Ida doesn't help evolution's cause one whit. But let's forget her and think about the whole concept of "missing links", those hoped-for and dreamed-of extinct creatures that supposedly once lived and would, if only they could be discovered, help bridge the gorges separating very different groups from one another - mammals from birds (or, more accurately, mammalian ancestors from bird ancestors), trilobites from ammonites, starfish and their "rellies" from. well. whatever evolutionists reckon is their nearest of kin. The discovery of a few seeming pit stops on the imagined, snaking, tortuous morph pathways that are fancied as linking all living creatures together in no way provides proof that evolution occurred. At their very best they can be viewed as possible indicators of evolution's supposed pathway. Were evolution theory to be true, we can expect that the fossil record would yield a seamless garment of transitional forms. The fact is that, although discoveries of new creatures will undoubtedly continue indefinitely, huge gaps separate the major clades (groups) of plants and animals. Even when a new find does appear at first to provide hope of bridging a gap (see, for example, Fish or beast? and From T. rex to hummingbird) hopes are inevitably dashed by other considerations such as relative timing of appearance in the fossil record. The lack of intermediates led evolutionists like Stephen Jay Gould and Niles Eldredge to propose that at certain moments in history evolution proceeded at such a rapid pace that geological processes of burial and mineralization could not keep pace. Yeh, sure.

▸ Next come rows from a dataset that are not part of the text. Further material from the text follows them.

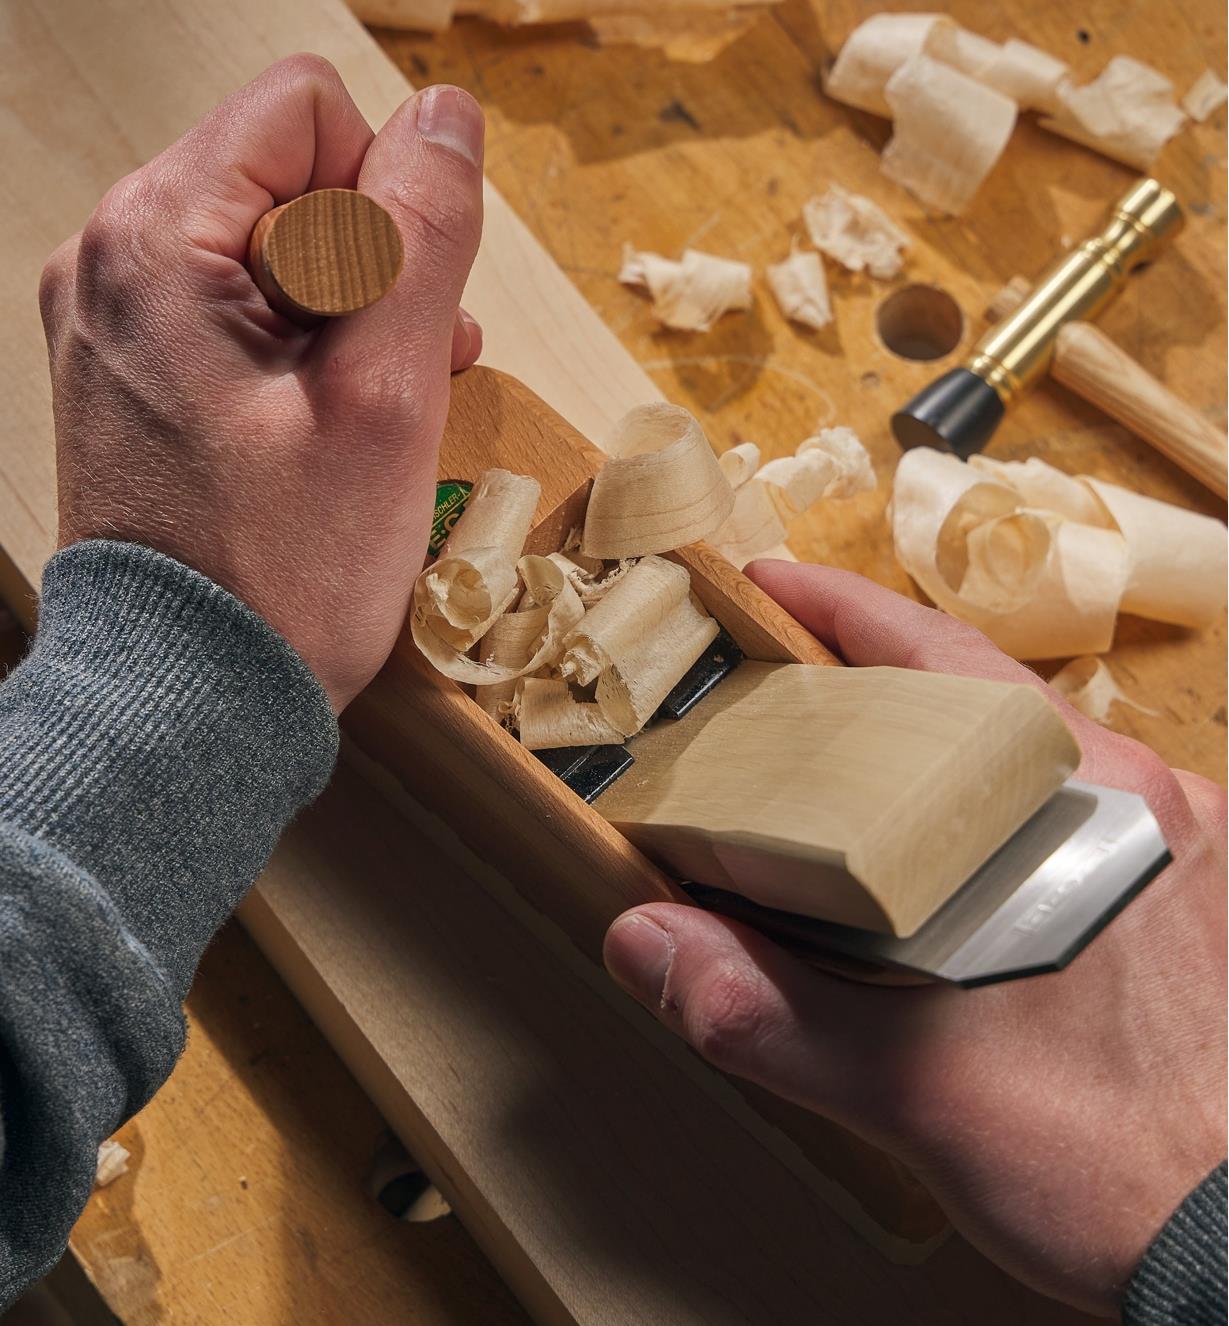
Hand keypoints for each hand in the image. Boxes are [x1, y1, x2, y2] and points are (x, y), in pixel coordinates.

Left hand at [39, 56, 485, 710]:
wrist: (190, 701)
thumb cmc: (284, 572)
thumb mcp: (384, 399)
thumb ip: (419, 238)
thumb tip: (447, 116)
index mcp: (157, 241)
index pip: (307, 113)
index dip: (387, 200)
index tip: (393, 317)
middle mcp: (114, 260)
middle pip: (289, 178)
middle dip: (370, 268)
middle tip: (390, 381)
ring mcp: (117, 319)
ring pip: (272, 247)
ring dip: (349, 315)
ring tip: (377, 409)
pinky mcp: (135, 371)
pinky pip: (241, 310)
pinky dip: (304, 350)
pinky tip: (339, 421)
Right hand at [603, 560, 1226, 1316]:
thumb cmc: (1110, 1160)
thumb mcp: (915, 1090)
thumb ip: (768, 1010)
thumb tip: (647, 940)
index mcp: (1079, 798)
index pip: (940, 658)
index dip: (843, 611)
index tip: (767, 586)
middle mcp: (1137, 795)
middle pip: (976, 696)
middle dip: (870, 681)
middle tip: (776, 692)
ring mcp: (1171, 841)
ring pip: (1018, 755)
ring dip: (927, 749)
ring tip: (838, 774)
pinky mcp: (1185, 894)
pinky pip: (1058, 809)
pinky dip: (979, 806)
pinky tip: (934, 857)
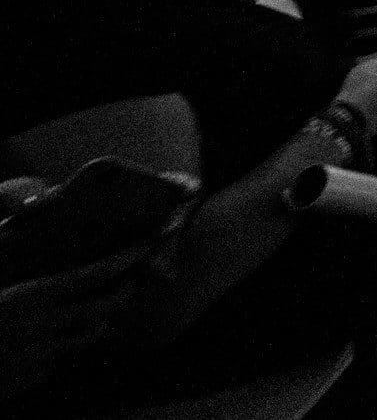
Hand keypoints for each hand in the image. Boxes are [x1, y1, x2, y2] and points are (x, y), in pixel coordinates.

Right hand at [0, 235, 148, 399]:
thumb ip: (6, 245)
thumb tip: (24, 213)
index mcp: (28, 299)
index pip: (90, 276)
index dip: (122, 261)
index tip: (146, 246)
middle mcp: (40, 328)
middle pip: (101, 309)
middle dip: (122, 294)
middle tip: (131, 281)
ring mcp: (38, 358)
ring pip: (86, 338)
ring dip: (98, 322)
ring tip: (103, 308)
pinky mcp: (29, 380)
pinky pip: (59, 360)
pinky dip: (65, 347)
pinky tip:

Every new find should give believers in divine creation a real buzz. Something must be wrong with a person who can't get excited when paleontologists unearth the mineralized bones of a creature previously unknown.

Sure, every species that exists and every new find can be seen, by the eye of evolutionary faith, as transitional between two other creatures. You and I could easily be "proven" to stand between lemurs and monkeys by any comparative anatomist who put his mind to it. I don't think I would find it the least bit difficult to show how frogs can be seen as transitional between dinosaurs and mammals. All you need is a good imagination and you can make any morphing pathway sound plausible. Throw in new fossil discoveries of a frog with degenerate front legs, a dinosaur that hopped and a mammal with some dino-like vertebrae and who could doubt? Oh ye of little faith.